Le 28 octobre 1857, il arriva à New Orleans à bord d'un petit voilier le
Métropolis. Il séjourna dans cette ville pendant plusieurs mois et se
rendit ensuite au Texas, à San Antonio où il arriva le 21 mai 1858. Peu
de temps après, il s'occupa de travaux d'arpentage à quelque distance de
San Antonio, pour tracer les canaux d'irrigation d'une petite plaine.
Puis du ler septembre au 15 octobre 1858, il fit une excursion jusqu'au
Rio Grande et revint à San Antonio.
Quelque temps après, il fut chargé de faire des voyages de reconnaissance
dans les immenses étendues inhabitées de l'ouest du Texas où il mena la
vie du "frontierman" jusqu'au début de la Guerre de Sécession. Il fut
alors obligé de retourner à San Antonio.
Après un court séjour à
Austin, il revint à San Antonio dans l'espoir d'y passer la Guerre
Civile sans être inquiété. Mais antiesclavagiste convaincu, il ne
voulait à aucun prix être enrôlé dans l'armée des esclavagistes ou être
tué par les planteurs. C'est ainsi qu'il fut obligé de fuir le Texas et
de se sauver au Mexique (février-mars 1862).
De Matamoros (Mexique) où
notre voyageur avait séjourné pendant plusieurs mois, il revint à New
Orleans le 31 janvier 1863 à bord du navire de guerre américain
Kensington. C'est ici qu'il se jeta corps et âme dans la campagne
antiesclavagiste principalement en collaborant au journal des noirs
l'Union. Cette feuille devint un quotidien sous le titre La Tribune.
En juillet 1863, Houzeau se
rendit à Philadelphie où il fut correspondant du journal
antiesclavagiste.
Le 14 novembre 1864, de
retour à New Orleans, il prit la direction de La Tribune. Il donna à la
partie anglaise de ce journal la place prépondérante et fit de ce
quotidien local une feuille d'importance nationale. Il y mena une
vigoureuse campagne antiesclavagiste qui fit sensation dans tous les
É.-U.
II abandonna la rédaction de La Tribune le 18 janvier 1868 et le 17 mai il
quitta New Orleans et les É.-U. pour aller se fixer à Kingston (Jamaique),
puis à Ross View à quelques kilomètres de cette ville.
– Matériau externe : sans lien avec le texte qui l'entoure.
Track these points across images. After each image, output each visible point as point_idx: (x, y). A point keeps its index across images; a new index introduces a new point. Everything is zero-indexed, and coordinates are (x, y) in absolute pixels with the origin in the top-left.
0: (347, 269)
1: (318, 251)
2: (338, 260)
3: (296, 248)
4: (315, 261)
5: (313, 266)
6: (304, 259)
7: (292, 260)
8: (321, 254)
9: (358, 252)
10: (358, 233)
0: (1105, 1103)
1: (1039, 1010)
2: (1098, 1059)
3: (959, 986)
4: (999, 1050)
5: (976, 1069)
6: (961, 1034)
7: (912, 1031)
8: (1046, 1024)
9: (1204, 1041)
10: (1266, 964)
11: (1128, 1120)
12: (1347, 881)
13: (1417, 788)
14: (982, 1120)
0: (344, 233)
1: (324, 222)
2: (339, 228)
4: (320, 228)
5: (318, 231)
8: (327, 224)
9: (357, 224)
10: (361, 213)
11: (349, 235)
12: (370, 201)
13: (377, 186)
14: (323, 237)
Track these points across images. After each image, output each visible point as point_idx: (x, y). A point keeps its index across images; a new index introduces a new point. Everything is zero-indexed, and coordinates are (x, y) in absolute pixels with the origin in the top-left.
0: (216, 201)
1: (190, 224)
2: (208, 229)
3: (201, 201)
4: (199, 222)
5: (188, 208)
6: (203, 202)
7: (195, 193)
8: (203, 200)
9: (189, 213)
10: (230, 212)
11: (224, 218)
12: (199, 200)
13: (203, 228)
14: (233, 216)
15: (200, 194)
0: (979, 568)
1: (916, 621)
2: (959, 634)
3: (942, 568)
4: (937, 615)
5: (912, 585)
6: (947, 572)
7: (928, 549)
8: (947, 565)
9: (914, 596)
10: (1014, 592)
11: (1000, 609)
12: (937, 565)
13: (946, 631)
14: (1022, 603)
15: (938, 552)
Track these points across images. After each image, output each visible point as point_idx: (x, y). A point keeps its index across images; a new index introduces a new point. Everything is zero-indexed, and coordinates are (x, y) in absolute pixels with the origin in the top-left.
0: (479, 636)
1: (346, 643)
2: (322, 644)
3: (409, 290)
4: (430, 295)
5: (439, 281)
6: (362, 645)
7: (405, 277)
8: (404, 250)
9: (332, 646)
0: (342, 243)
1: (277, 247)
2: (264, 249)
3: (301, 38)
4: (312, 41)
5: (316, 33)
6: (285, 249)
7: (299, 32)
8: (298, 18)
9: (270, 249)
Après son retour en Belgique (1876) pour y devenir Directeur de
l'Observatoire Royal de Belgique, il fit encore un séjour de quatre mois
aux USA. principalement à San Antonio de Bexar (Texas) pour
l'observation du passage de Vénus sur le soleil (août-décembre 1882),
phénomène qui eut lieu le 6 décembre.
Houzeau a laissé de très nombreux et très intéressants écrits sur les
États-Unis. Ses écrits sont surtout des correspondances ou articles
envoyés à des journaux et périodiques belges. La Revue Trimestrielle
publia ses articles intitulés "Correspondance d'Amérique" regroupant 25
correspondances publiées en 23 articles de mars 1858 à juin 1865.